Une grande mobilisation des taxis est prévue jeudi. Comme dans plusieurs grandes villes de France ces dernières semaines ou ces prochains jours, le but est de s’opposer à la nouvelle loi de financement de la sécurité sociale.
A Lyon, les taxis se sont rassemblés à 7h à Gerland. Les estimations font état de 700 à 1000 voitures.
"On va faire une opération escargot en laissant une voie de libre pour que les secours puissent passer. Le but n’est pas de bloquer totalement la circulation. Ca va faire un blocage artificiel, malheureusement on en est conscient. On démarre en direction du pont Pasteur, on prend l’autoroute A7, on repart sur le pont Gallieni, l’avenue Berthelot, le boulevard des Tchécoslovaques, le boulevard Vivier-Merle puis la rue Servient. On s’installera tout autour de la préfecture. Puis on sera reçu à l’Agence Régionale de Santé à 13h30 et à la Préfecture à 15h. Les rendez-vous dureront entre 30 minutes et une heure. Enfin on raccompagnera les collègues venus de loin à l’autoroute."

Cette nouvelle loi de financement 2013 de la sécurité sociale inclut qu’à partir de l’an prochain les hôpitaux pourront éventuellement lancer des appels d’offres pour le transport des patients qui vont vers les consultations ou les hospitalisations.
"Ca on n’en veut pas, explique Pascal Wilder. On préfère prévenir que guérir pour rester dans un thème médical. La loi est sortie, les décrets d’application ne sont pas encore sortis donc on veut peser, on veut négocier. Car à ce jour, on nous a sorti les textes sans aucune négociation."
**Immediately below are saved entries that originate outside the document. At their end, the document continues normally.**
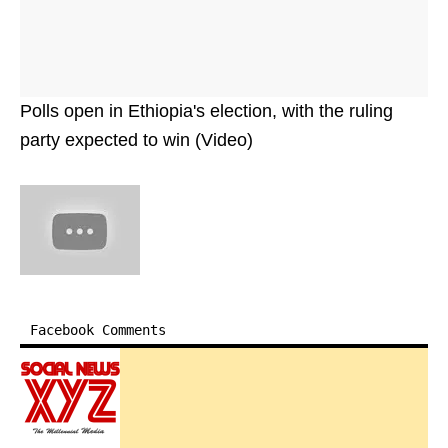
Polls open in Ethiopia's election, with the ruling
party expected to win (Video)
Facebook Comments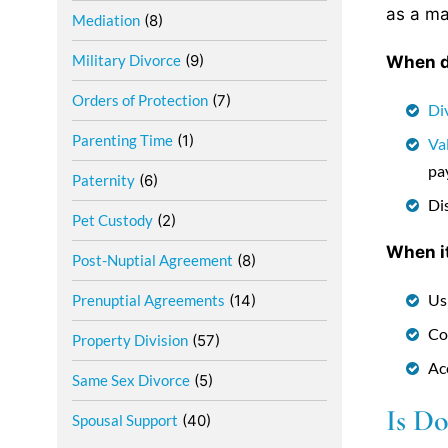
as a ma
Mediation
(8)
Military Divorce
(9)
When do
Orders of Protection
(7)
Di
Parenting Time
(1)
Va
pa
Paternity
(6)
Di
Pet Custody
(2)
When it
Post-Nuptial Agreement
(8)
Us
Prenuptial Agreements
(14)
Co
Property Division
(57)
Ac
Same Sex Divorce
(5)
Is Do
Spousal Support
(40)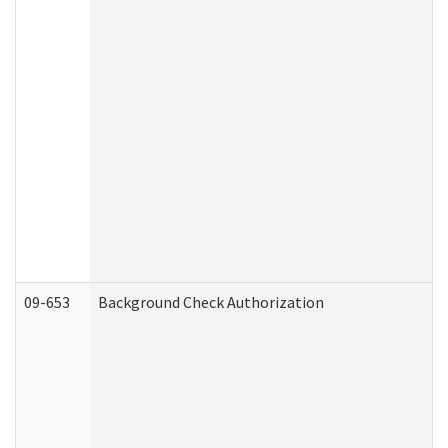
09-653
Background Check Authorization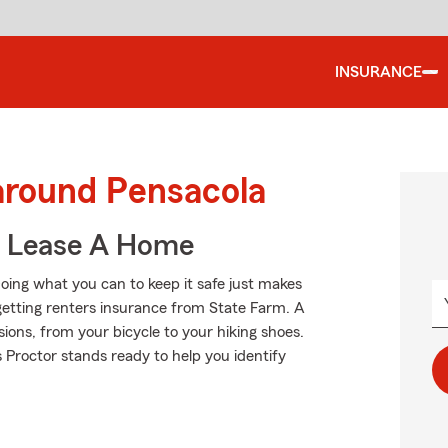
INSURANCE
around Pensacola
u Lease A Home
oing what you can to keep it safe just makes
getting renters insurance from State Farm. A
ions, from your bicycle to your hiking shoes.
roctor stands ready to help you identify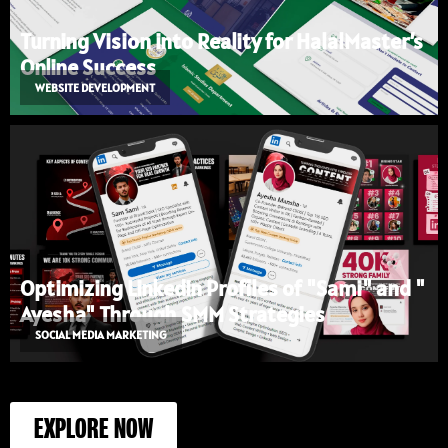
Turning Vision into Reality for HalalMaster’s
Online Success
WEBSITE DEVELOPMENT
Optimizing LinkedIn Profiles of "Sami" and "
Ayesha" Through SMM Strategies
SOCIAL MEDIA MARKETING
EXPLORE NOW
Quelles sont les craintes des taxis ?
"On craint de perdre totalement notre travail. On sait que sur ces appels d’offre, un petit taxi ne pourra jamais être au top pour répondre face aux gros groupes comme les Hospices Civils de Lyon. On a déjà vécu ça avec les transports scolaires où on a entièrement perdu le marché. Mes collègues, surtout les ruraux, c’est 100% de leur chiffre d’affaire qui part. On estime qu’on a entre 150 et 200 taxis de la ville de Lyon  qui ne font que ça aujourd’hui. Et il y a encore la moitié des taxis qui font ça de temps en temps. On ne pourra plus vivre. Alors on ne mettra peut-être pas la clé sous la porte tout de suite, mais dans les années à venir… On ne viendra pas grossir les rangs du chômage car on ne cotise pas mais on viendra grossir ceux du RSA. Est-ce que c’est la bonne solution ?"

Si le gouvernement veut prendre cette décision, c’est parce que la cour des comptes estime que le budget des courses des taxis indépendants pèse trop lourd sur les caisses de la sécurité sociale.
"On est entièrement d’accord. Mais le problème c’est qu’ils veulent optimiser les transports d’une manière qui va nous mettre en difficulté financière et amener une très mauvaise qualité de service. Nous on a des propositions à faire. Quelque chose de très simple par exemple : le transport partagé. Eux ils aimeraient le faire de manière très théorique en transportant des gens sans regarder les pathologies mais simplement le lieu d’habitation. Ils les prendraient le matin et les ramèneraient le soir, même si les patients n’ont que 10 minutes de soins. Je pense que ce n’est pas une bonne qualité de service.
Nous ce qu’on propose, par exemple pour le centre de dialyse, c’est que lorsqu’ils ont deux patients qui habitent dans le même secteur, ils optimisent eux-mêmes le service en les recevant en même temps.
On nous demande de nous organiser, il faut aussi que les médecins soient peut-être un peu plus regardants sur leurs prescriptions, même si on perd quelques courses. Mais on est tous redevables, on paye tous des cotisations sociales. Il faut mieux gérer mais pas au détriment de la qualité."


D’autres opérations escargots seront organisées si rien ne bouge ?
"On prévoit de monter en puissance et l’ultime recours, ca sera d’envoyer tous les taxis à Paris."